What I was arguing about, was the fact that in our constitution, there was a very sinister and sneaky reason behind the use of that word "rejaal"!

You see my dear Muslim brother, I assume from the way you spell your name that you are an Arab, so you might not know that the borrowed Arabic words that have entered into our Persian language, do not always have the same meaning as they do in the Arabic language!

You see, just as using the terms "raison d'etre" or "deja vu" in English, is in order to convey PRECISELY a meaning that cannot be as accurately conveyed by just saying "reason to be" or "already seen", in Farsi too, we use Arabic words to convey a meaning that its Farsi equivalent can't quite capture!
When the ultra-conservative sexist Ayatollahs who drafted our constitution, were composing the law concerning the eligibility of a presidential candidate, they PURPOSEFULLY used the Arabic word "rejaal", not because we use that word on a regular basis in our language, we don't!!!! :-)
We have a word for men (mardan) and a word for women (zanan), and we use the Arabic word "ensan" when we want to say mankind.
They used the word "rejaal" because at the time, at the beginning of the revolution, they had not yet COMPLETELY taken over and eliminated all secularists from the law-making assemblies, and they knew that if they worded it as men "mardan", the secularists and indeed 50% of the Iranian population (Iranian Women) would object and say NO WAY!!!!
They also couldn't use the word "ensan" because the use of the word "mankind" in that sentence would have sounded strange, and also, "ensan" does CLEARLY include ALL men and women!
So what did they do to play their sexist trick on the rest of the law-makers???
They used this ambiguous foreign word, a word that we do not use when we speak, unless when we refer to politicians "rejaale ssiyassi", and everybody thought they meant to simply say politicians!!!
Nobody at the time objected because it was not understood as making any distinctions between women politicians and men politicians!!!
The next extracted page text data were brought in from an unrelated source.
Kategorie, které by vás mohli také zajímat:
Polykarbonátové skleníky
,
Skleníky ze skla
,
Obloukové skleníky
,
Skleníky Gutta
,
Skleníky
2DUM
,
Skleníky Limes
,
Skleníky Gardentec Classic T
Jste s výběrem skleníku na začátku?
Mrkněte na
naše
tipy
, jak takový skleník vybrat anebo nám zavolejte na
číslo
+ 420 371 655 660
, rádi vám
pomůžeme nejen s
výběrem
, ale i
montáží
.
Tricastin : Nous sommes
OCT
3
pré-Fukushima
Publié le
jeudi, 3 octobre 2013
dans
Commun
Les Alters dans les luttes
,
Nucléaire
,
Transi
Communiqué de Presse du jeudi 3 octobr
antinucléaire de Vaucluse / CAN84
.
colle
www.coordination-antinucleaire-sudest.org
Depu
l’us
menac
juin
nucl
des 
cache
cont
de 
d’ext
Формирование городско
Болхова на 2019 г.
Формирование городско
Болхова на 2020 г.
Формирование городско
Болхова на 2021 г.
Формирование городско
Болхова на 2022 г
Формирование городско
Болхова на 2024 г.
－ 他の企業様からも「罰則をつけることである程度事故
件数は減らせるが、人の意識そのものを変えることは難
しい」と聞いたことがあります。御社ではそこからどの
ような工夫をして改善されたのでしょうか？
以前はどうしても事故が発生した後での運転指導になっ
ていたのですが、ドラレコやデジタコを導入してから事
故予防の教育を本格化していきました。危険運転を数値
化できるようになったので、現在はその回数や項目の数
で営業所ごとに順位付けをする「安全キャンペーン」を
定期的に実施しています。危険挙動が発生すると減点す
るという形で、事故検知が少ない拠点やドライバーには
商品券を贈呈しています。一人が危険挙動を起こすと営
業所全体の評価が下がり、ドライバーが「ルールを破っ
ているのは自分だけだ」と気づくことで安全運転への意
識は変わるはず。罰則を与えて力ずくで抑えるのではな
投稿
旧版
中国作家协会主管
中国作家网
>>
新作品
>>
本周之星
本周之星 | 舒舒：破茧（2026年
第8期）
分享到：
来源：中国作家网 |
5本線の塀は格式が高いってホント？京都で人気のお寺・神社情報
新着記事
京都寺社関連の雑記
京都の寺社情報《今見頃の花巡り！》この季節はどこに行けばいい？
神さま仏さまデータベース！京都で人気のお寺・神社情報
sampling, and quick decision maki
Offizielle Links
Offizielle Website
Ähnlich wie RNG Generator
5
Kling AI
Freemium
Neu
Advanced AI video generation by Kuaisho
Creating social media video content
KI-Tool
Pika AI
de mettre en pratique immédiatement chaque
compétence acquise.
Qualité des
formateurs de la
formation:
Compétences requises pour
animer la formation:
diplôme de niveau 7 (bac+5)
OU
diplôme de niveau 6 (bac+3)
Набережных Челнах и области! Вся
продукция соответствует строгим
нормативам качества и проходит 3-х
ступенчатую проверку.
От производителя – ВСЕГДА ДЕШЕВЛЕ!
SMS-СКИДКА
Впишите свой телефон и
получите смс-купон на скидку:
You see Mohammed, in Farsi, we do not have feminine words and masculine words, we do not conjugate our verbs differently for men or women or things, we do not even have 3 pronouns (he, she, it), we only have one, it is the same pronoun "oo", whether it refers to a man or a woman or an animal or a thing!!! Our language is quite "Politically Correct" on its own!!!
:-)
So, when a bunch of sexist people want to say things that are sexist, they will use Arabic! :-)

mohammed.husain said...

Wa 'alaykum as-salaam,

You've offered a lengthy explanation, and I'm glad you have a tempered nationalism. The nationalism I typically encounter here from Iranians in Los Angeles is a lot like you described, its excessive to the point of absurdity.

I don't know enough about the inns and outs of Iranian politics to comment on much of what you said. But just to clarify, I'm not an Arab, I'm actually a Pakistani American. Pakistanis speak Urdu, and our language too has a lot of loan words from Arabic and also from Farsi. Some loan words in Urdu also have slightly different meanings, for instance taroof in Urdu means introduction (socially), whereas I know in Farsi it refers to a particular kind of adab.

Well, thanks for the clarification, All the best.

Anonymous said...

FYI:
Urdu doesn't borrow from Farsi. The common words are there because in fact Urdu and Pashtu and Farsi and Hindi and Tajik and ... are all from the same linguistic origine, whereas Arabic and Hebrew and Aramaic and ... are from a totally different origine. hence, Arabic words used in Urdu or Farsi or other Muslim countries' languages are "borrowed" words (due to historical events like Arab invasion, domination and attempts at assimilation), but you can't say Urdu borrows from Farsi, or Pashtu borrows from Dari, or Hindi borrows from Urdu, or ... because as I said, they are all cousins! kinda like similarities between French, Spanish, Italian, ..., or similarities between German and English which are btw, also from the same origine as ours, i.e., Indo-Germanic languages.